Euroleague: schock in dubai – golemac entlassen!

Die Basketball-Szene der EuroLeague steht vor dem letzten Spieltag vor dem Ausbruch einer überraschenden Entwicklung: Jurica Golemac ist nicht mehr Trainer von Dubai. Die Entlassung des erfahrenen Coaches kommt nur wenige Tage vor dem entscheidenden Spiel gegen Valencia und wirft einen langen Schatten auf die Play-In-Hoffnungen des Teams.

Ein team am scheideweg: die lage in dubai

Ein team am scheideweg: die lage in dubai

Die Niederlage gegen Anadolu Efes am vergangenen Freitag, die für Dubai äußerst schmerzhaft war, scheint der Auslöser für die drastische Entscheidung der Vereinsführung gewesen zu sein. Aktuell rangiert das Team, das in dieser Saison als Neuling für Aufsehen sorgt, auf dem elften Platz der Tabelle mit einer Bilanz von 19 Siegen und 18 Niederlagen. Um überhaupt noch die Chance auf die Postseason zu wahren, benötigen die Emirater am letzten Spieltag einen Sieg gegen Valencia und gleichzeitig eine Niederlage des FC Barcelona gegen Bayern München – ein Szenario, das angesichts der aktuellen Umstände äußerst unwahrscheinlich erscheint.

Doch es gibt noch eine weitere Facette: In der ABA-League teilt Dubai den ersten Platz mit Partizan Belgrad.

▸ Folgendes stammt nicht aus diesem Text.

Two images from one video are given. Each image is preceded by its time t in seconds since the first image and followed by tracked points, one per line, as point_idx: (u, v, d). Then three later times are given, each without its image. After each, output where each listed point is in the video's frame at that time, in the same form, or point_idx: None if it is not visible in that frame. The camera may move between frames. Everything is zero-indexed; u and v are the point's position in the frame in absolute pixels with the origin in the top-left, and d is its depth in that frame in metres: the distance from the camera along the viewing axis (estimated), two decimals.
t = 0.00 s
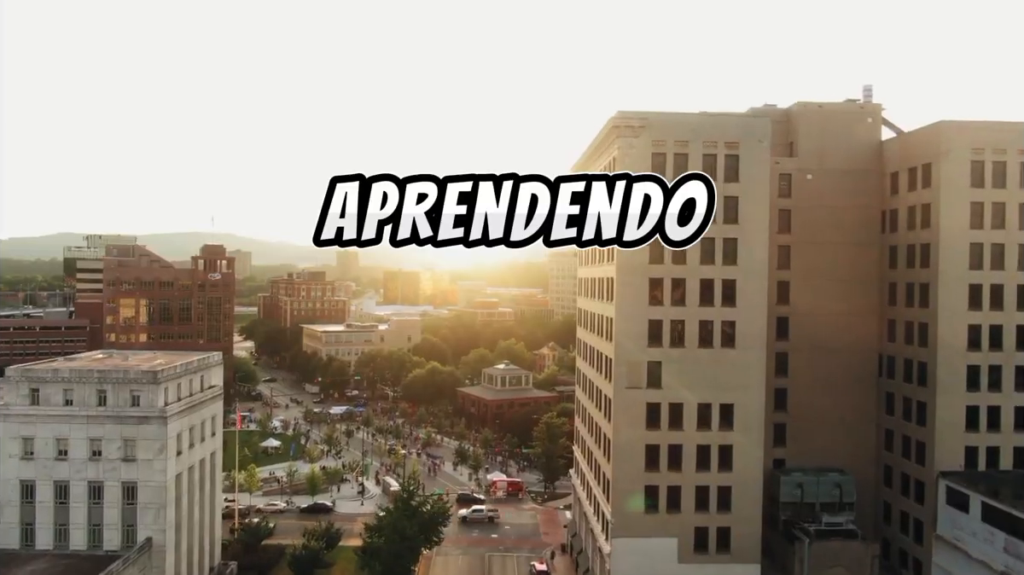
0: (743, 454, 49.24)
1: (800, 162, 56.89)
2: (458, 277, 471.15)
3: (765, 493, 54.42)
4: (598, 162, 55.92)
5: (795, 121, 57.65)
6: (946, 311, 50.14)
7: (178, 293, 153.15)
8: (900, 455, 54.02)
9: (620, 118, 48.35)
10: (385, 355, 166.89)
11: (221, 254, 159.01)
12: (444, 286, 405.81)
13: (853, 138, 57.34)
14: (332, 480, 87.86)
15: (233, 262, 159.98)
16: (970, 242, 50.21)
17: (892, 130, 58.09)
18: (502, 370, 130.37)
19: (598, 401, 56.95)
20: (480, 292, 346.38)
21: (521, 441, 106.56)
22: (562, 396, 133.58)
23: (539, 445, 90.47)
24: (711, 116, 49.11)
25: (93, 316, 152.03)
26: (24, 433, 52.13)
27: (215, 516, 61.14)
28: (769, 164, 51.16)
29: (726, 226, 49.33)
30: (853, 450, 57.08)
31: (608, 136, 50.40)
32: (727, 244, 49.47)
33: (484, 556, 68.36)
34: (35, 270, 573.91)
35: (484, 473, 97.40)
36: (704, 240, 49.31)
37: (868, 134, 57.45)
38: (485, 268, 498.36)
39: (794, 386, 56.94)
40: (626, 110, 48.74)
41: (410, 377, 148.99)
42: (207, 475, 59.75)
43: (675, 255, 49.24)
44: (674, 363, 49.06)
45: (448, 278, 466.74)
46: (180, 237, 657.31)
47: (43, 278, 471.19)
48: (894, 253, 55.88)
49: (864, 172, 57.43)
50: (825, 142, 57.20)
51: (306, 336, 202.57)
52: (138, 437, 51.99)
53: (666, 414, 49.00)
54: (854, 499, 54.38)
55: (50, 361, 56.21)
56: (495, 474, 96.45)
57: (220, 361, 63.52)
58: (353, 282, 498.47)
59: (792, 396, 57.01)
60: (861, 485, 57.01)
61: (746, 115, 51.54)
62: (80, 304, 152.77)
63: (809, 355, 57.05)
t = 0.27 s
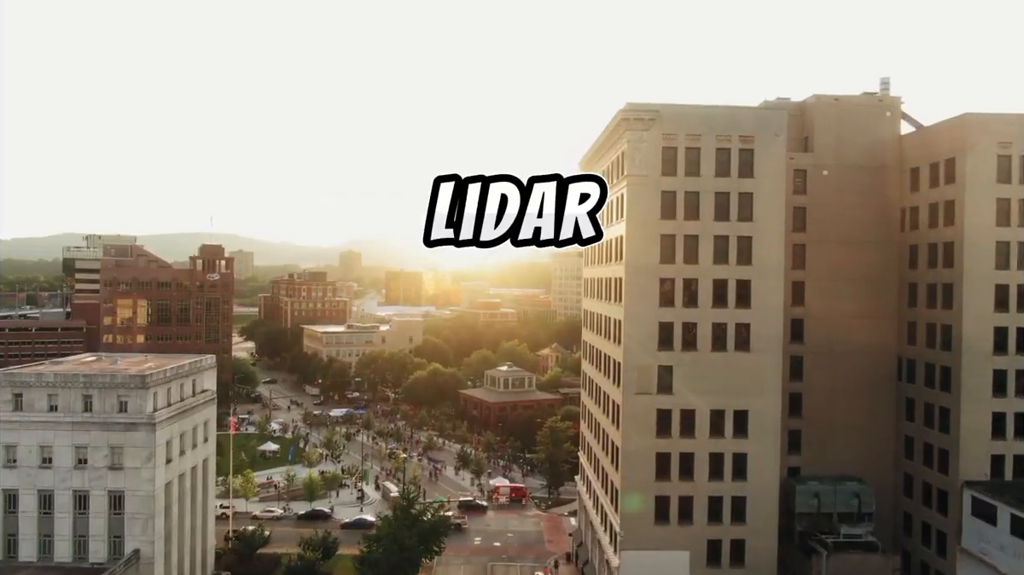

Dieser Erfolg in einer anderen Liga steht in krassem Gegensatz zu den Problemen in der EuroLeague und wirft Fragen nach der strategischen Ausrichtung des Teams auf.

Golemac war der erste Coach des 2023 gegründeten Teams und hatte erst vor Beginn der Saison eine überraschende Vertragsverlängerung bis 2028 erhalten. Diese Entscheidung wirkt nun wie ein bitterer Hohn. Mit seinem Ausscheiden ist er bereits der zehnte Trainer, der in dieser EuroLeague-Saison den Trainerstuhl wechseln musste – ein Indikator für die hohe Fluktuation und den immensen Druck, der in diesem Wettbewerb herrscht.

Die Entlassung von Golemac wirft nun die Frage auf, wer das Team in den entscheidenden Spielen noch vertreten wird und ob die verbleibende Zeit ausreicht, um eine neue Strategie zu entwickeln und die Play-In-Hoffnungen am Leben zu erhalten. Ob die neue Führung die Kurve bekommt, bleibt abzuwarten, aber der Druck ist enorm.

Die Bilanz spricht eine deutliche Sprache: Eine Vertragsverlängerung bis 2028, gefolgt von einer Entlassung wenige Monate später – ein Zeichen dafür, dass in Dubai offenbar nicht alles nach Plan läuft.